WHAT IS REQUIRED ▸
Below is a listing; repeat exactly the lines from the one containing "Particularly movable valuables are" to the one containing "The Agency shall have the", both included.

----- DATA TO USE -----

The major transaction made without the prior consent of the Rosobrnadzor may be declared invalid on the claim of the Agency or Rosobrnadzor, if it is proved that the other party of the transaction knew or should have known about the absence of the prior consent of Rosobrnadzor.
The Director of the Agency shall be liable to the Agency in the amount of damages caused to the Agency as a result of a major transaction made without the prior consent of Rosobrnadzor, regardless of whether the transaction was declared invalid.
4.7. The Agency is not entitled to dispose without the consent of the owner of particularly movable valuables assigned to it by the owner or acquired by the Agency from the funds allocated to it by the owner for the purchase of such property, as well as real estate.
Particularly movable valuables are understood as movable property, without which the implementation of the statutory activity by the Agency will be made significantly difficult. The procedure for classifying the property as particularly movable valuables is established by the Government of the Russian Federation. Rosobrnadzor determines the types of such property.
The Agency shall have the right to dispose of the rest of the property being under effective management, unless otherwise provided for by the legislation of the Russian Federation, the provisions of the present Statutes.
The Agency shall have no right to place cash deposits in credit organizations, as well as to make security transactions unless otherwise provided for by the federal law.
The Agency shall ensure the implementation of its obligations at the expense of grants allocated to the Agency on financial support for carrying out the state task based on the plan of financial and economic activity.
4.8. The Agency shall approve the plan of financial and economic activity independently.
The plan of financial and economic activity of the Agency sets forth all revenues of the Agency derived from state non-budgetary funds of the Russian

-----

RESPONSE FOR THIS EXERCISE ▸
Particularly movable valuables are understood as movable property, without which the implementation of the statutory activity by the Agency will be made significantly difficult. The procedure for classifying the property as particularly movable valuables is established by the Government of the Russian Federation. Rosobrnadzor determines the types of such property.
The Agency shall have the right to dispose of the rest of the property being under effective management, unless otherwise provided for by the legislation of the Russian Federation, the provisions of the present Statutes.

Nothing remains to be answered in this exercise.